> [Travail demandé]: Modifiez les entrées ci-dessous en remplaçant « navegador » par « explorador ». Reproduisez tout le reste à l'identique.

═════ Données de travail

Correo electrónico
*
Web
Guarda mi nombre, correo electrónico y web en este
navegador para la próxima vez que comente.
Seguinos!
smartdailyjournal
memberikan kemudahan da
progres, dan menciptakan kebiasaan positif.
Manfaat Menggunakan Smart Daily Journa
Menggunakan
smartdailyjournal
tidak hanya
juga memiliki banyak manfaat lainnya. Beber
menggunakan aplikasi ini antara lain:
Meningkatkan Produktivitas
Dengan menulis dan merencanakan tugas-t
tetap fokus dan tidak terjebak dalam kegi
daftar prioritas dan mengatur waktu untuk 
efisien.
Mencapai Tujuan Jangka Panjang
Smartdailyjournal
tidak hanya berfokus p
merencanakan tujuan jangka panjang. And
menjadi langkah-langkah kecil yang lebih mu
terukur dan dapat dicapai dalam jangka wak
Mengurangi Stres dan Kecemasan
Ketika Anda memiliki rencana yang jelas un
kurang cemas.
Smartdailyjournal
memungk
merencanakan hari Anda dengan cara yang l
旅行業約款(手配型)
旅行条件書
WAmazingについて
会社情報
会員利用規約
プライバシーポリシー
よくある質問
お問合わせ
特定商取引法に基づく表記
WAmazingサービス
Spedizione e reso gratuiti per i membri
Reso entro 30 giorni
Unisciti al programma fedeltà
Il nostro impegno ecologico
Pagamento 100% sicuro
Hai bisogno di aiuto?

══════════

> [Tâche accomplie]:
Correo electrónico
*
Web
Guarda mi nombre, correo electrónico y web en este
explorador para la próxima vez que comente.
Seguinos!
smartdailyjournal
memberikan kemudahan da
progres, dan menciptakan kebiasaan positif.
Manfaat Menggunakan Smart Daily Journa
Menggunakan
smartdailyjournal
tidak hanya
juga memiliki banyak manfaat lainnya. Beber
menggunakan aplikasi ini antara lain:
Meningkatkan Produktivitas
Dengan menulis dan merencanakan tugas-t
tetap fokus dan tidak terjebak dalam kegi
daftar prioritas dan mengatur waktu untuk 
efisien.
Mencapai Tujuan Jangka Panjang
Smartdailyjournal
tidak hanya berfokus p
merencanakan tujuan jangka panjang. And
menjadi langkah-langkah kecil yang lebih mu
terukur dan dapat dicapai dalam jangka wak
Mengurangi Stres dan Kecemasan
Ketika Anda memiliki rencana yang jelas un
kurang cemas.
Smartdailyjournal
memungk
merencanakan hari Anda dengan cara yang l
旅行業約款(手配型)
旅行条件書
WAmazingについて
会社情報
会員利用規約
プライバシーポリシー
よくある質問
お問合わせ
特定商取引法に基づく表記
WAmazingサービス
Spedizione e reso gratuiti per i membri
Reso entro 30 giorni
Unisciti al programma fedeltà
Il nostro impegno ecologico
Pagamento 100% sicuro
Hai bisogno di aiuto?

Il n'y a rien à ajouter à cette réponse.